The Ohio Department of Transportation (ODOT) and the Court Community Service program have picked up more than 8,400 bags of trash from the region's interstates since March 1, representing a significant jump, ODOT District 12 told Newsnet5.com
The litterers are mainly throwing trash from their cars, despite a task force delegated to enforce the law tied to illegal dumping.
Ohio will step up its efforts to squash the problem on June 4 when ODOT, Keep Ohio Beautiful, Keep Cleveland Beautiful, the city of Cleveland, the Alliance for the Great Lakes, and Cleveland Neighborhood Progress facilitate a litter clean-up day in Greater Cleveland.

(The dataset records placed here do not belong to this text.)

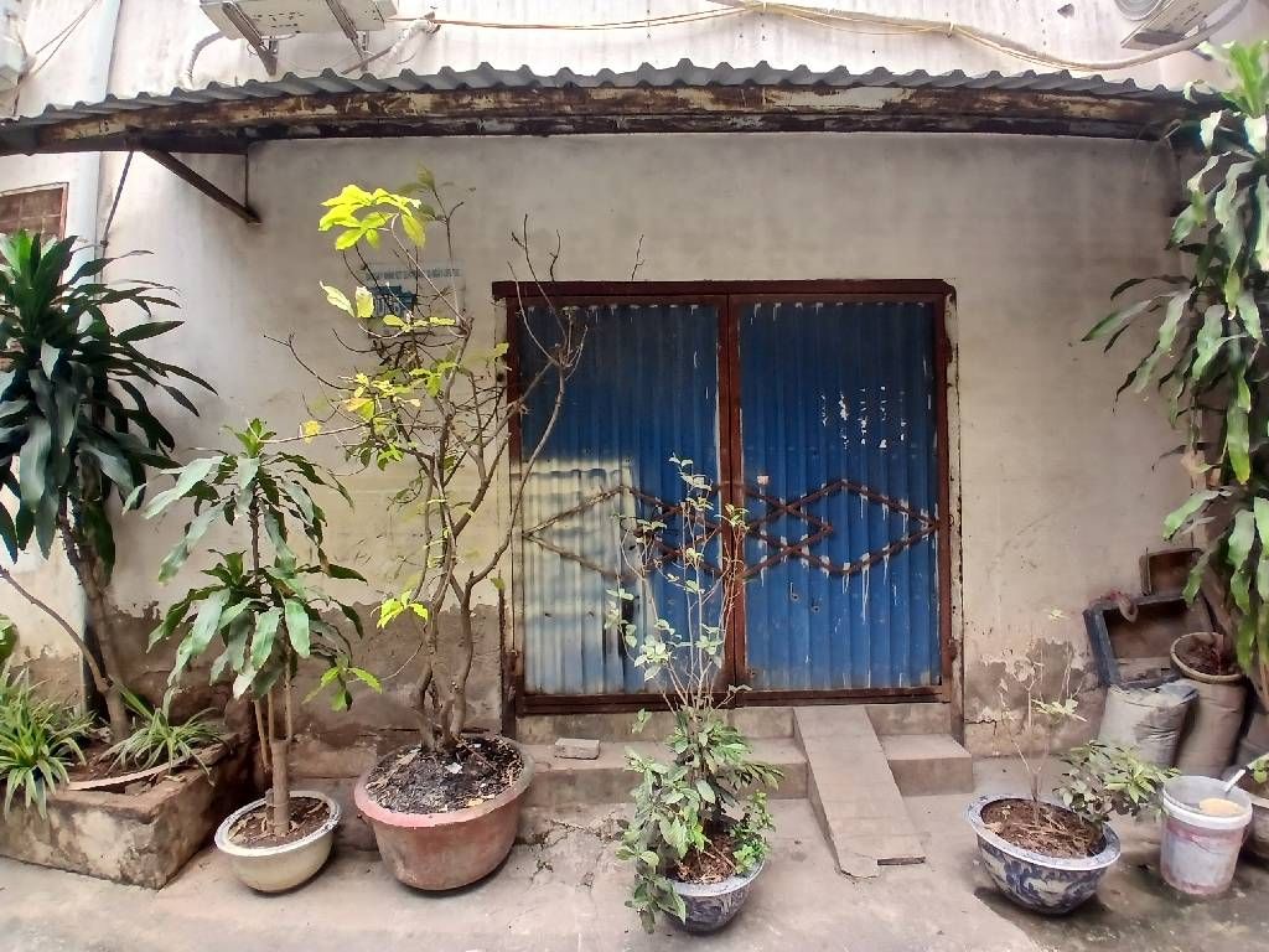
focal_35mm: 17
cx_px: 634
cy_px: 476
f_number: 2.2
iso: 50
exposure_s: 1/155
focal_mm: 1.4
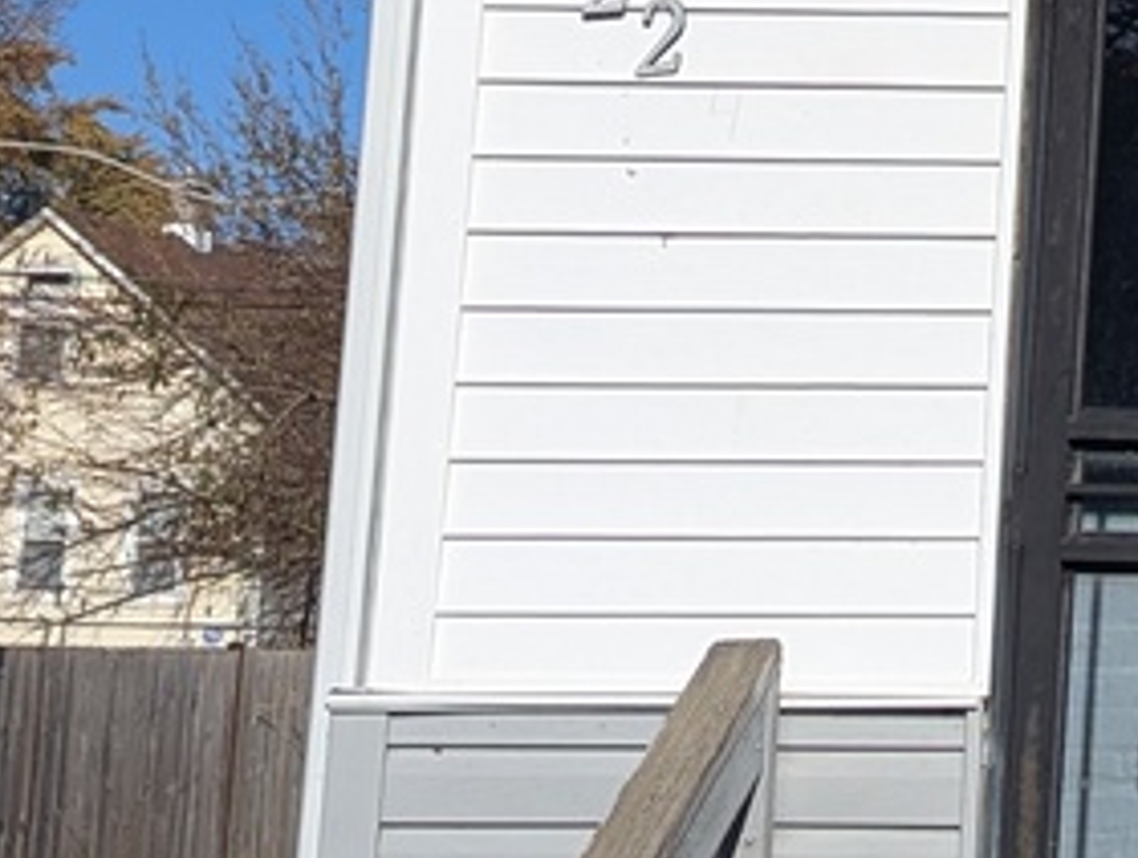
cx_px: 2215
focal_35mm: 123
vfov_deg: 12.0
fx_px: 4051
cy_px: 94
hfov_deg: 13.8
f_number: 1.85
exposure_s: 1/4926
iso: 62
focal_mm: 6.81
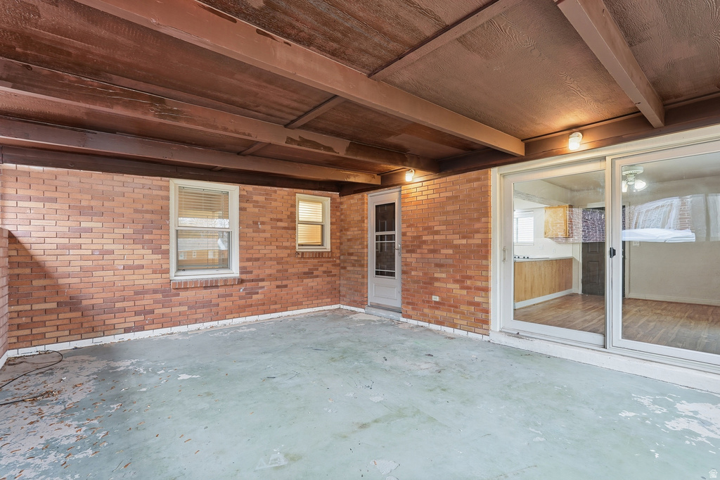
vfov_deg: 73.7
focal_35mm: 16
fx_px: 320
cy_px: 240
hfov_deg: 96.8
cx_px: 360
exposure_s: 1/60
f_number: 9
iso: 250
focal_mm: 16
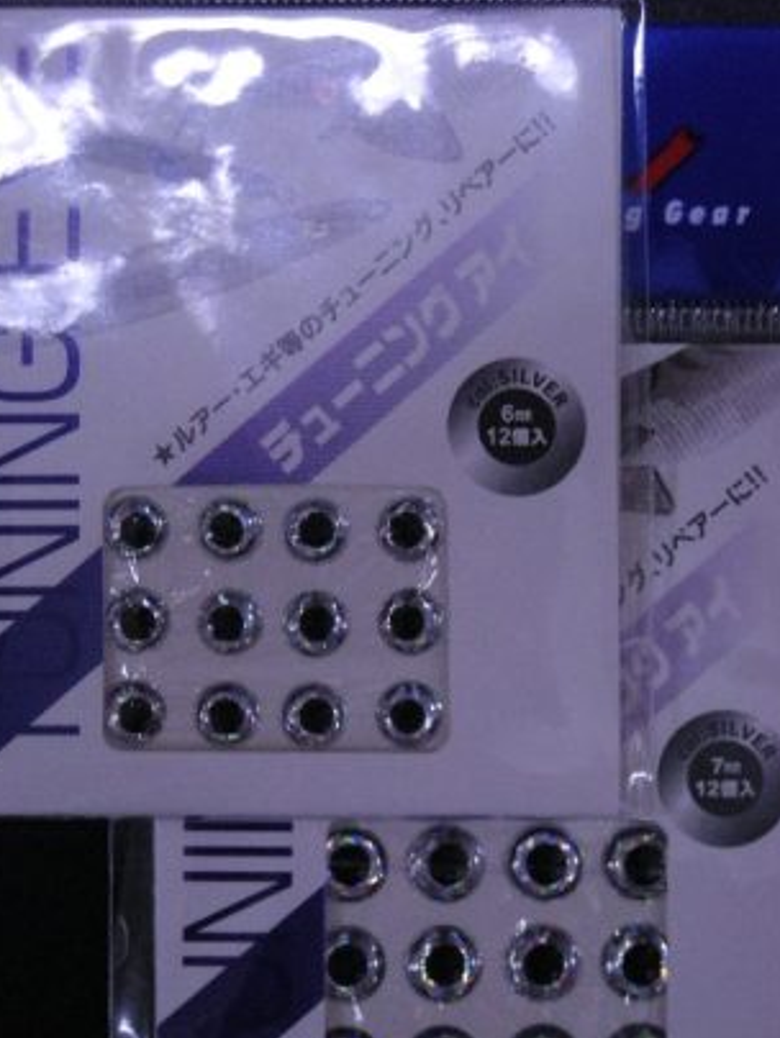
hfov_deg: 17.6
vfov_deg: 23.3
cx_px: 372
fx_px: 2522
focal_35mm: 84
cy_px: 566
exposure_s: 1/51.4
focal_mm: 12.3
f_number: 3.9
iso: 400
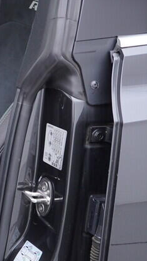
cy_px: 83
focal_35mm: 93
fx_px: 643
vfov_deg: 22.8
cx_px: -166
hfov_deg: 11.5
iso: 125
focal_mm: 24
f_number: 2.8
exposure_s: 1/40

Cleveland city clean-up crew leader David Reuse puts the responsibility back on ODOT to reverse the trend that he says is out of control, calling on the agency to pump anti-litter education and clean-up efforts like the one planned for June.
ODOT's response, relayed through newsnet5.com, was "We will continue [working to manage the problem] all spring, summer and fall until the snow comes around again."
Cleveland is not alone in its mounting trash problem. In Choctaw County, AL, the Sheriff's Department and inmates have removed six tons of waste from roads since mid-January. And a Massachusetts' litter problem along highways, streets, and roads got so bad that Keep Massachusetts Beautiful Founder and Executive Director Neil Rhein recently said, "We may as well rename our state Trashachusetts."